Water quality summit


Iowa Senate Majority Leader Mike Gronstal, D-Council Bluffs, last week called for a state water quality summit to be held after the November elections to chart a bipartisan legislative strategy. The state’s top Democrat found agreement during the “Iowa Press” program aired last weekend on Iowa Public Television with House Speaker Linda Upmeyer, R-Clear Lake. It is gratifying to hear leading Iowa politicians talking sense about how to help the Tall Corn State wade out of the political and legal morass over polluted surface water that pits agriculture against the environment.

 “Everybody’s talking past each other,” Gronstal said. “So far, everybody’s talking unilaterally. It requires people to sit down at the table and work through some of these issues.”

Hallelujah! This has been our point all along.

The Des Moines Water Works and the three Northwest Iowa counties enjoined in a federal lawsuit are Example A. There has been absolutely no attempt for these two sides to mediate their dispute over pollution of the Raccoon River. The water works is set on a course to make law. The counties lawyered up through a secret slush fund managed in Des Moines with hundreds of mystery donors. Why settle when you can fight?

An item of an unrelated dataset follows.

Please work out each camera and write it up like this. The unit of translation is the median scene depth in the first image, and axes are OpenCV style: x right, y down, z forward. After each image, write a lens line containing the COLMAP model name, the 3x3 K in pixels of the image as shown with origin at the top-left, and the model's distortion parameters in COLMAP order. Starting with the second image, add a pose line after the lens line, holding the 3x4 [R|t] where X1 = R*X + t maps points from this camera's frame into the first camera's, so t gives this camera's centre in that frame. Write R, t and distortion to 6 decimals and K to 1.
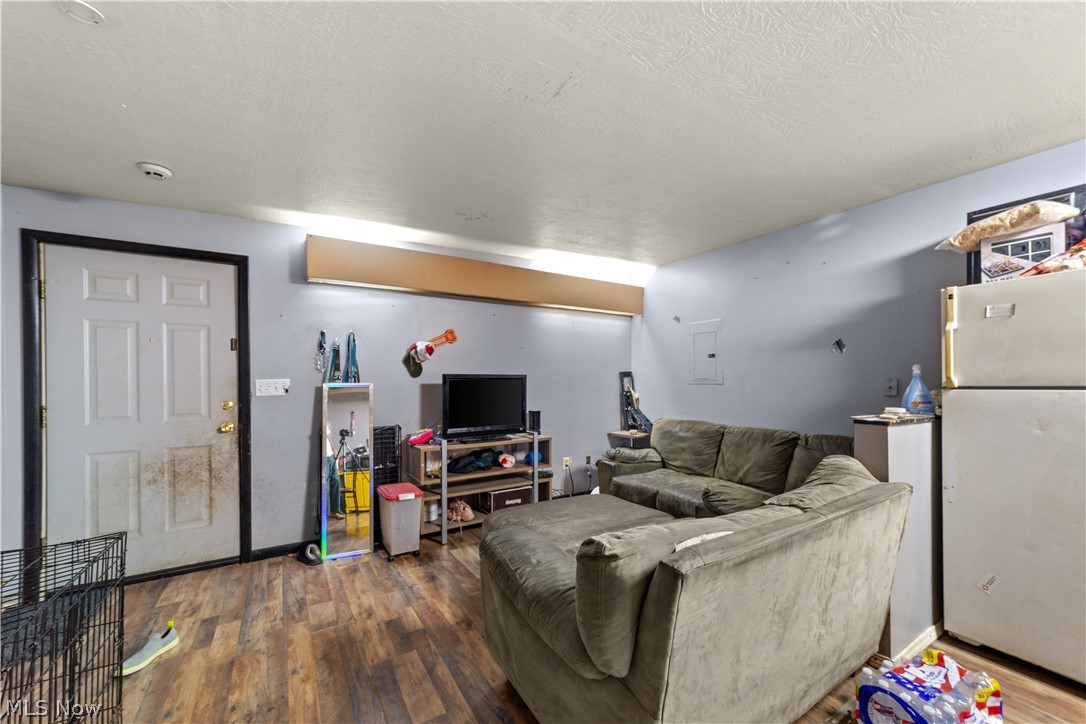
lens RADIAL K [[423.2, 0, 537.4], [0, 423.2, 381.5], [0, 0, 1]] dist [-0.001671, 0.001111]
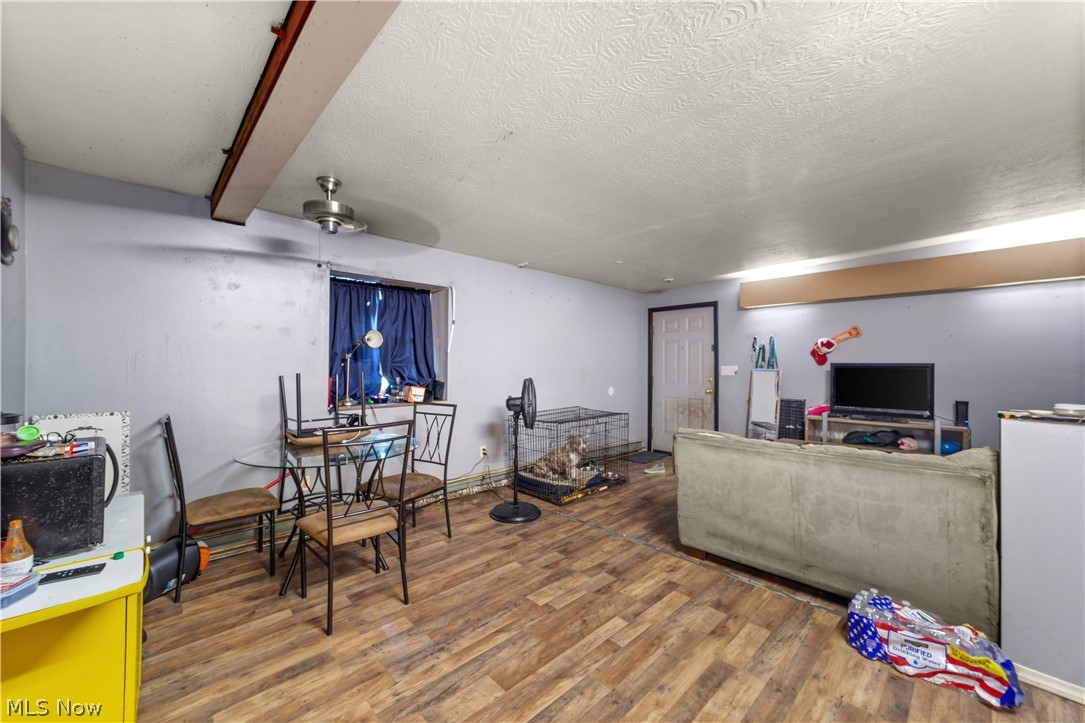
lens RADIAL K [[422.8, 0, 546.0], [0, 422.8, 367.4], [0, 0, 1]] dist [-0.001671, 0.001111]
pose [[0.219006, 0.009656, -0.975676, 1.354646], [-0.010743, 0.999914, 0.007484, -0.007473], [0.975664, 0.008843, 0.219091, -0.216728]]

You can only fight so long as you can afford it.

The counties can’t afford it, now that the secret slush fund has dried up for fear of having to expose itself. The water works really can’t afford it by jacking up rates. The people of Iowa can’t afford to cripple production agriculture and they cannot abide the worst surface water pollution in America.

Gronstal provides the opening for a mediated settlement.

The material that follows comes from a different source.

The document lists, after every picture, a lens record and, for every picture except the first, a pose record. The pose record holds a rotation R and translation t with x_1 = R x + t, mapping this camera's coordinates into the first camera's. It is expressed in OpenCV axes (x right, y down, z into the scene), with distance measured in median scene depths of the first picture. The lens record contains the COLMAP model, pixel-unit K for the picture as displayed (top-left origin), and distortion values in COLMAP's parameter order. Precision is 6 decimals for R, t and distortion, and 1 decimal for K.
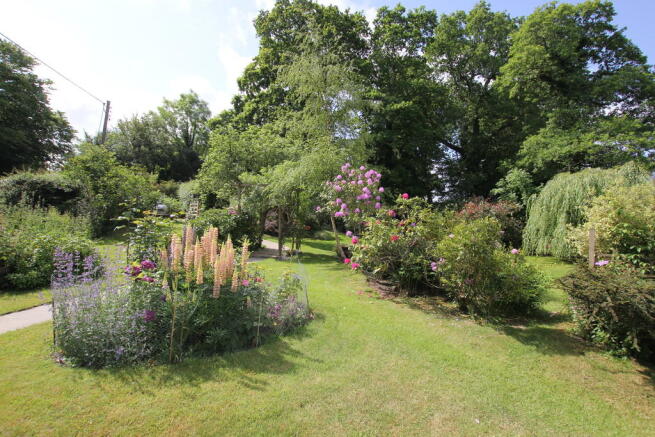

Gather the state’s political leaders — Gov. Branstad, Gronstal, Upmeyer, US Agriculture Secretary Tom Vilsack, DMWW Chairman Graham Gillette and CEO Bill Stowe, the three chairpersons for the boards of supervisors in Buena Vista, Sac and Calhoun counties and one county attorney (we’re thinking Buena Vista County Attorney Dave Patton, who can see both sides of the issue) — in Storm Lake for the second week in November. We would suggest hiring experienced mediator Hugh Perry, an amiable Storm Lake attorney, or someone like him to keep the talks moving forward.

Storm Lake is the very epicenter of the entire water quality debate — a lake under dredging to remove farmland, huge livestock processing plants that live off the corn-soybean rotation, the headwaters of the Raccoon River at Marathon, thousands of immigrants drawn here by agribusiness, legions of commercial fertilizer retailers and applicators. You name it, Storm Lake is ag, environment and rural enterprise central.

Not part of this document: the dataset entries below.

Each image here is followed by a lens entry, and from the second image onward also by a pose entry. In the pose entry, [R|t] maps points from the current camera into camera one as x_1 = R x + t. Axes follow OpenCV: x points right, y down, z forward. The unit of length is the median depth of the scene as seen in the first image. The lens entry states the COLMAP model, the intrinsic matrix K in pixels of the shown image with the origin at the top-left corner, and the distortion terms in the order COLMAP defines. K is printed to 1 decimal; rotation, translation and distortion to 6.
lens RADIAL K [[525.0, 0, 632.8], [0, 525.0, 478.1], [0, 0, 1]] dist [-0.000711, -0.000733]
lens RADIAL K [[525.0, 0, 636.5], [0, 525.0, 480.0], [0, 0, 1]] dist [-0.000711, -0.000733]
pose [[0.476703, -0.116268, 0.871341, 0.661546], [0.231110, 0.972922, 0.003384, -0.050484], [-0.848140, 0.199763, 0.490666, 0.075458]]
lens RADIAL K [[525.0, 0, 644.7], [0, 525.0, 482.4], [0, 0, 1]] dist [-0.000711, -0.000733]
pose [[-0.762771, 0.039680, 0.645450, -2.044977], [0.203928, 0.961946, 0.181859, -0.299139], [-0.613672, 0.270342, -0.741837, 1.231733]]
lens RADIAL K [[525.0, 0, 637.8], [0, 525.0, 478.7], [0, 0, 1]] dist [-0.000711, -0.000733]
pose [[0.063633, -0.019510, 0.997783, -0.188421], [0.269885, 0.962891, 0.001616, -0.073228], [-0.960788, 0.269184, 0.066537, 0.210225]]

The water works’ lawsuit against the counties has been delayed from its initial August bench trial in front of a federal judge. By mid-November, we should have a clearer direction where the litigation is headed. It may be an opportune time to bring the parties together to settle the lawsuit if they cannot find a way before then.

No doubt, this is beyond what Gronstal is thinking. He seeks a political solution among many on the table. But we cannot have a political solution without first having a legal solution to the case at hand, it would seem to us. Throwing money at water quality projects will not necessarily solve the problem of providing clean drinking water and an efficient sustainable agriculture (which sustains the environment and producers).

That’s why leadership is so important in bringing people together. Gronstal is providing it by attempting to get people to talk to each other, and not past each other.